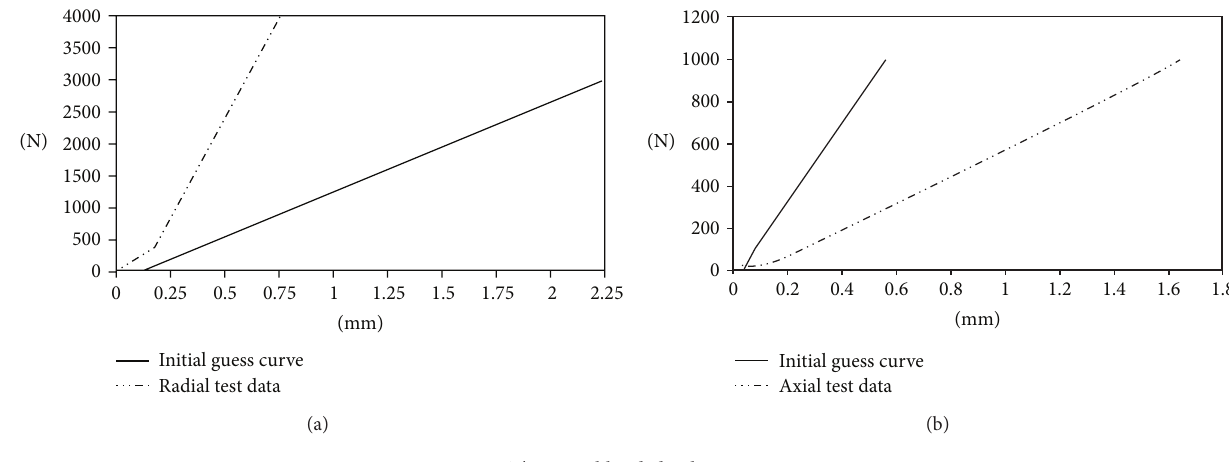
Figure 4: The initial load-displacement curves.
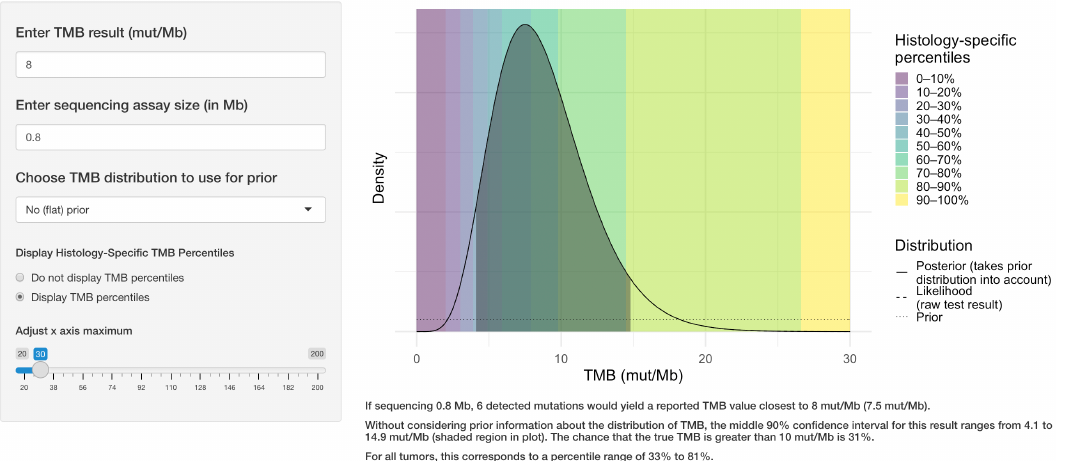
Figure 1. Example of the web application interface. The user selects the target TMB result, the sequencing assay size in megabases, whether to use prior information regarding the TMB distribution for the tumor type, and whether to display TMB percentile information. The application then displays the central 90% confidence interval for the true TMB result and calculates the likelihood that the true result is greater than 10 mutations per megabase.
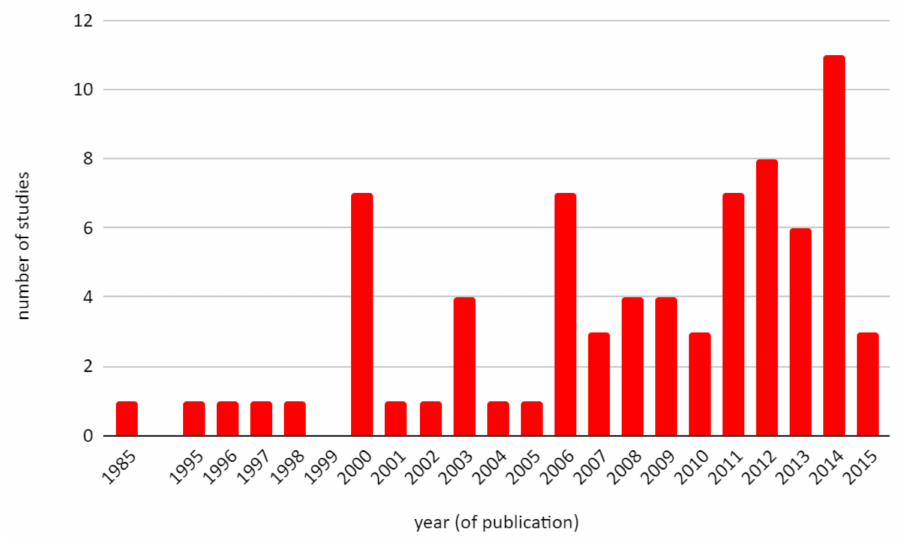
Figure 2. Number of studies by year of publication.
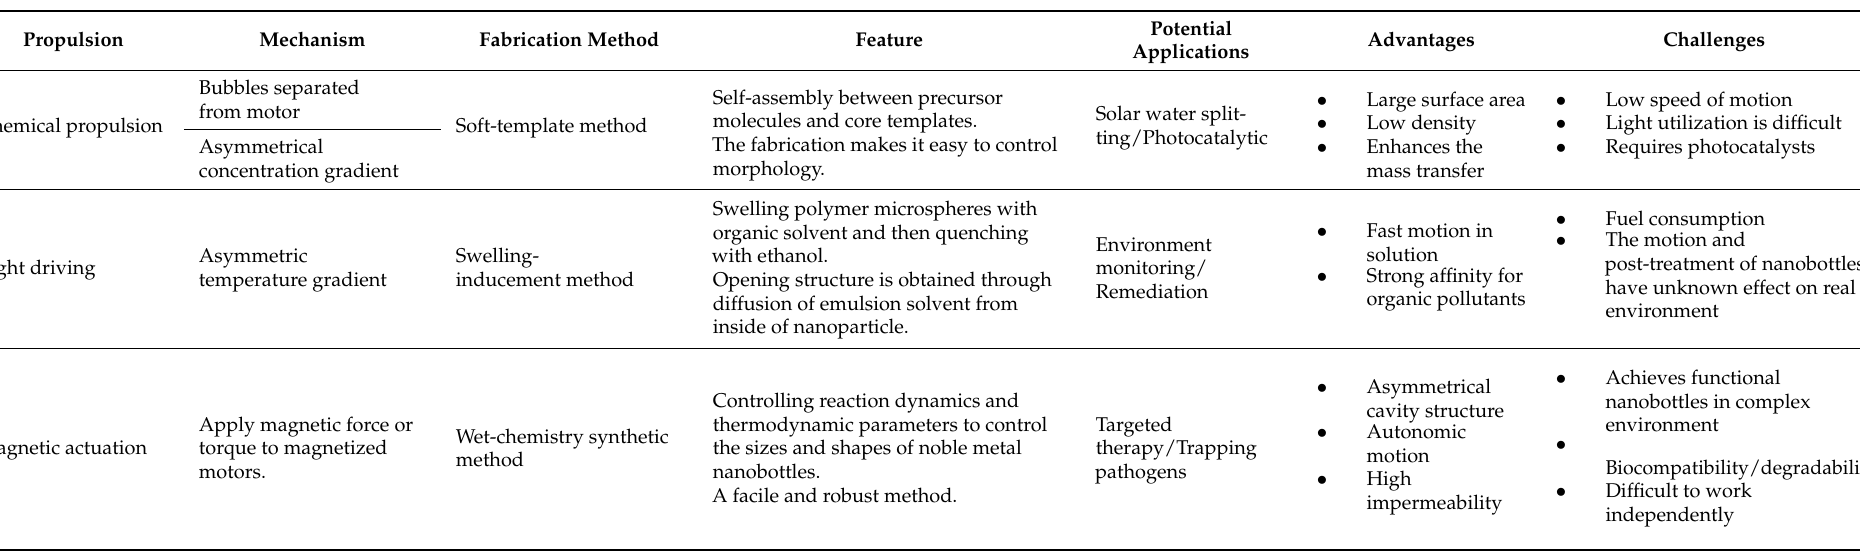
Table 3. The propulsion mechanisms, fabrication methods and potential applications of nanobottles as well as their major advantages and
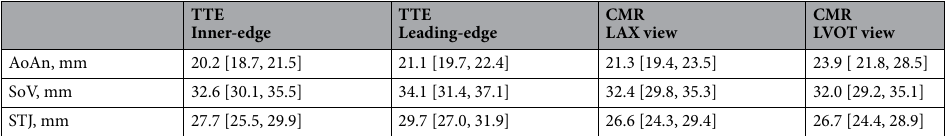
Table 2. Aortic root measured by transthoracic echocardiography and cardiac magnetic resonance imaging (CMR). Continuous variables are presented as median and IQR. AoAn aortic annulus, CMR cardiac magnetic resonance imaging, LAX long axis, LL leading-edge method, LVOT left ventricular outflow tract, SoV sinus of Valsalva, STJ sinotubular junction, TTE transthoracic echocardiography.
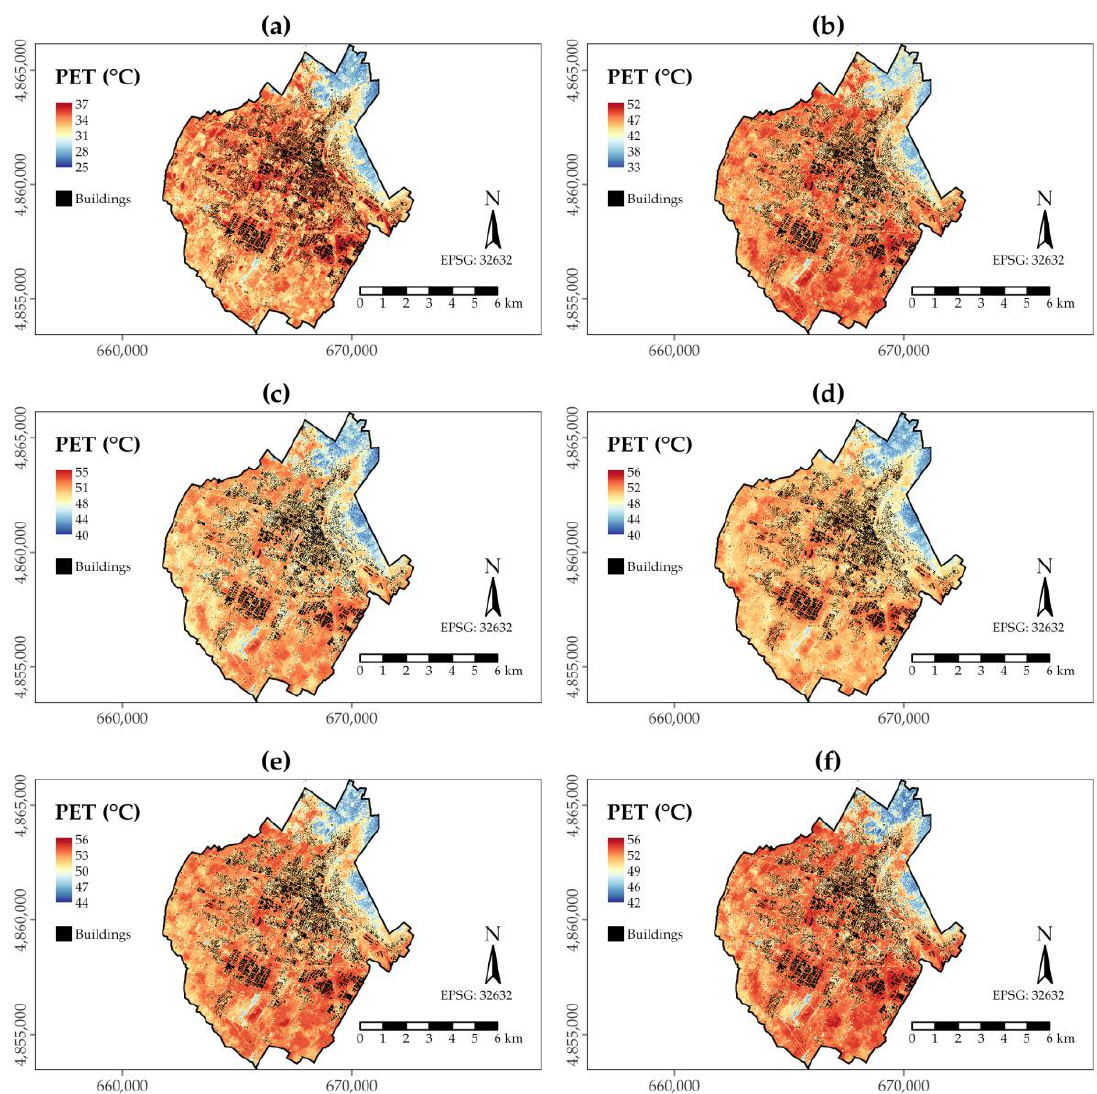
Figure 9. Physiological Equivalent Temperature (PET) maps of the study area at different daytimes: ( a ) h 07:00; ( b ) h 09:00; ( c ) h 11:00; ( d ) h 12:00; ( e ) h 13:00; ( f ) h 16:00.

● ● ● ● ●

▸ Required work
Within the listing above, extract exactly the lines that run from the one containing "Figure 2. Number" through the one containing "Table 3. The", excluding any pictures.

▸ Exercise result
Figure 2. Number of studies by year of publication.
Table 3. The propulsion mechanisms, fabrication methods and potential applications of nanobottles as well as their major advantages and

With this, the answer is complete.